[Текст]

Но Бэкон не мог обойти, говоря современным канцелярским языком, «персонального момента»: как поступить с Коком, выступления которого уже порядком надоели и королю, и Бэкону, и многим при дворе и в судах. В сложившейся ситуации сэру Фрэнсису предоставилась уникальная возможность свести счеты со старым противником. Однако лорд генеральный атторней не торопился. «Милорда Кока, – предлагает Бэкон королю, – сейчас не следует дискредитировать, как потому, что он прекрасно справляется с остальными трудными делами, а также в силу того, что я знаю, как он радеет о ваших финансах и вашем имуществе. И (если мне будет позволено сказать) было бы хорошо, как мне представляется, если б его упования каким-либо образом рассеялись и ... обратились на нечто иное» [29].

Но с другой стороны, замечает Бэкон, «тяжкое и публичное оскорбление не только почтенной и вполне достойной особы вашего лорда-канцлера [30] (а это просто варварство, если принять во внимание, что оно было нанесено ему, когда он был, как казалось, уже при смерти), но и вашего Канцлерского суда, суда вашей абсолютной власти, не может, по моему мнению, просто так сойти с рук или завершиться формальным покаянием ( atonement [31]. Так что же делать королю – простить (или ограничиться «формальным покаянием») или наказать? Бэкон преложил решение, к которому и до, и после него любая власть прибегала в случаях, когда неудобную фигуру было неудобно просто так выкинуть за борт, но и устраивать публичную «порку» строптивца тоже не хотелось, ибо это было чревато новыми осложнениями. Единственный выход – начать с поиска виновного среди подчиненных (или ближайшего окружения) не в меру досаждающей власти особы. Sapienti sat (умному достаточно), как говорили древние, а если не sat , то тогда можно приступить к расправе с главной фигурой, не забывая время от времени повторять одну и ту же сентенцию, мол, «мы же его предупреждали, причем проявляя нечеловеческое терпение, а он ...» и т. д.

Король, по мысли Бэкона, может не считать Кока «каким-либо образом изначально причастным к тому, что было сделано, и не думать, будто именно он [Кок] заварил всю эту кашу (речь, напоминаю, идет о противостоянии между судом королевской скамьи и судом Канцлера. – И. Д .). Если же, продолжает Бэкон свою главную мысль, подтвердятся слухи, будто кто-то из младших судей дошел до «открытого оскорбления присяжных и угроз в их адрес», то он, конечно, должен быть смещен [32].

Записи набора данных:
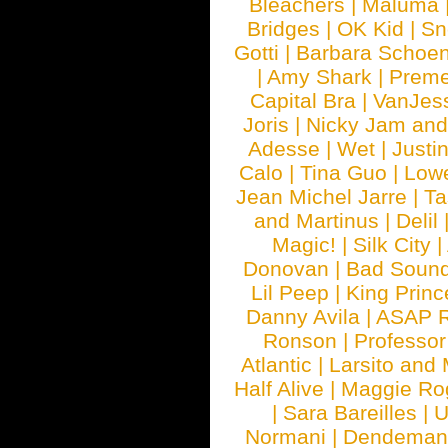
Bleachers
|
Maluma
Bridges
|
OK Kid
|
Sn
Gotti
|
Barbara Schoe
|
Amy Shark
|
Prem
Capital Bra
|
VanJes
Joris
|
Nicky Jam and 
Adesse
|
Wet
|
Justi
Calo
|
Tina Guo
|
Low
Jean Michel Jarre
|
Ta
and Martinus
|
Delil
Magic!
|
Silk City
|
Donovan
|
Bad Soun
Lil Peep
|
King Princ
Danny Avila
|
ASAP 
Ronson
|
Professo
Atlantic
|
Larsito and
Half Alive
|
Maggie Ro
|
Sara Bareilles
|
Normani
|
Dendeman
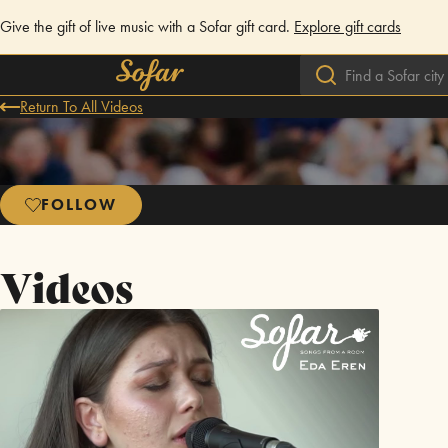
Give the gift of live music with a Sofar gift card.
Explore gift cards
Return To All Videos
FOLLOW
Videos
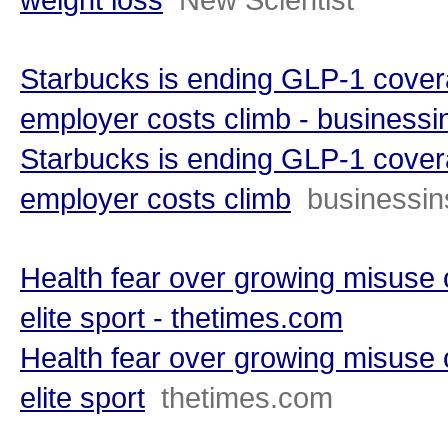
Starbucks is ending GLP-1 covera
employer costs climb - businessi
Starbucks is ending GLP-1 covera
employer costs climb
businessin
Health fear over growing misuse o
elite sport - thetimes.com
Health fear over growing misuse o
elite sport
thetimes.com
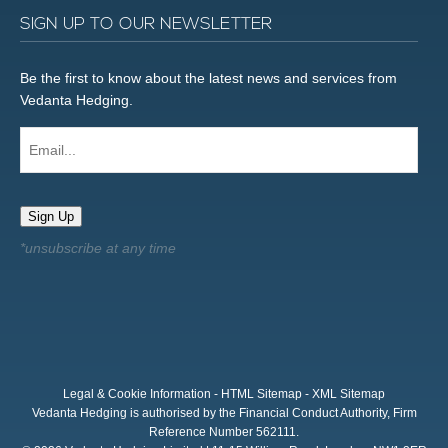
SIGN UP TO OUR NEWSLETTER
Be the first to know about the latest news and services from
Vedanta Hedging.
Email...
Sign Up
Legal & Cookie Information
-
HTML Sitemap
-
XML Sitemap
Vedanta Hedging is authorised by the Financial Conduct Authority, Firm
Reference Number 562111.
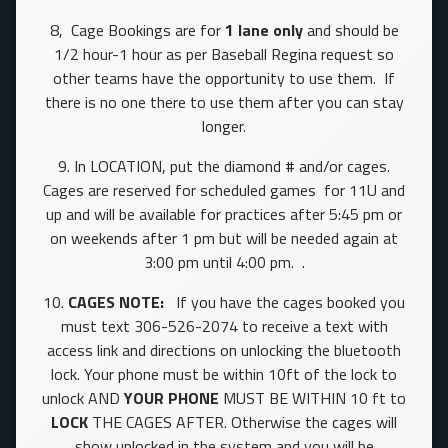
8, Cage Bookings are for
1 lane only
and should be
1/2 hour-1 hour as per Baseball Regina request so
other teams have the opportunity to use them. If
there is no one there to use them after you can stay
longer.
9. In LOCATION, put the diamond # and/or cages.
Cages are reserved for scheduled games for 11U and
up and will be available for practices after 5:45 pm or
on weekends after 1 pm but will be needed again at
3:00 pm until 4:00 pm. .
10.
CAGES NOTE:
If you have the cages booked you
must text 306-526-2074 to receive a text with
access link and directions on unlocking the bluetooth
lock. Your phone must be within 10ft of the lock to
unlock AND
YOUR PHONE
MUST BE WITHIN 10 ft to
LOCK
THE CAGES AFTER. Otherwise the cages will
show unlocked in the system and you will be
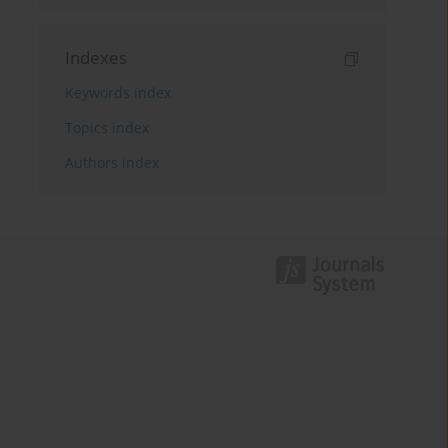
Indexes
Keywords index
Topics index
Authors index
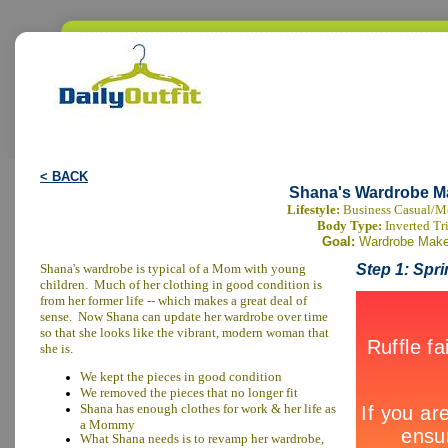
< BACK
Shana's Wardrobe M
Lifestyle:
Business Casual/
Body Type:
Inverted Tr
Goal:
Wardrobe Make
Shana's wardrobe is typical of a Mom with young
Step 1: Spr
children. Much of her clothing in good condition is
from her former life -- which makes a great deal of
sense. Now Shana can update her wardrobe over time
so that she looks like the vibrant, modern woman that
she is.
We kept the pieces in good condition
We removed the pieces that no longer fit
Shana has enough clothes for work & her life as
a Mommy
What Shana needs is to revamp her wardrobe,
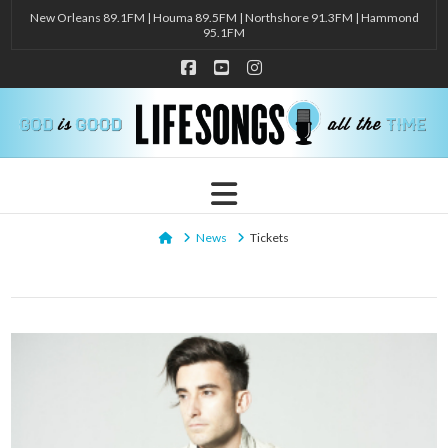
New Orleans 89.1FM | Houma 89.5FM | Northshore 91.3FM | Hammond
95.1FM
Facebook
YouTube
Instagram
Navigation
Home
News
Tickets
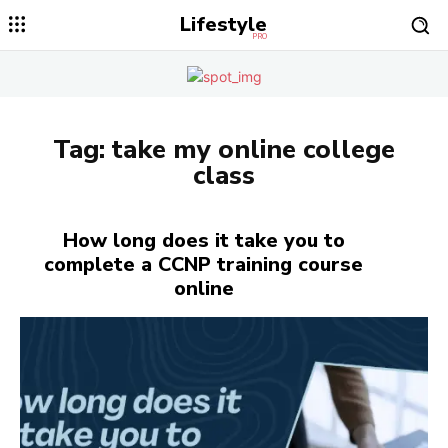
Lifestyle
PRO
Tag:
take my online college
class
How long does it take you to
complete a CCNP training course
online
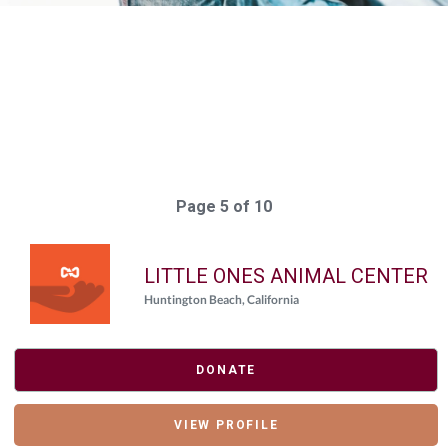
Elasticsearch Results:
197 results for "
{"giving_day_organization_causes_giving_day_cause_id_eq"=>
Query took: 91ms
Page 5 of 10
LITTLE ONES ANIMAL CENTER
Huntington Beach, California
DONATE
VIEW PROFILE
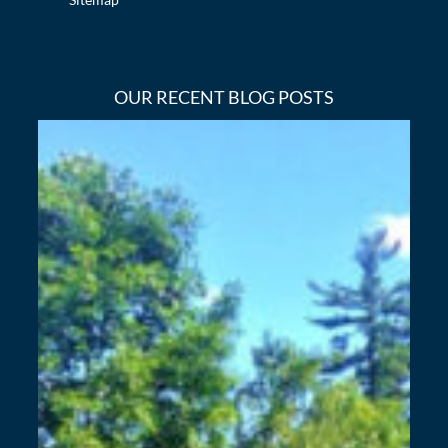
OUR RECENT BLOG POSTS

[Что нужно сделать]
1. Перепечатайте из отрывка о Бэконе и Коке кусок, который начинается со слов «Король, по мысли» и заканчивается словами «быть смещен [32].».
2. Переведите на английский язык предложение из отрывка о Бэконе и Коке: «В сложившейся ситуации сэру Фрэнсису предоставилась уникальная возможность свести счеты со старым противником».

[Ответы к заданиям]
1.
Король, по мысли Бэкона, может не считать Кока «каким-либо образом изначально причастным к тому, что было сделано, и не думать, будто именно он [Кок] заварил всю эту кашу (речь, напоминаю, идет о противостоянии между судом королевской скамьи и судом Канцлера. – И. Д .). Если же, продолжает Бэкон свою главную мысль, подтвердятся слухи, будто кто-то из младших судей дошел до «открытого оскорбления присяжных и угроз в их адрес», то он, конечно, должен быть смещен [32].

2. In the situation that had arisen, Sir Francis was given a unique opportunity to settle scores with an old opponent.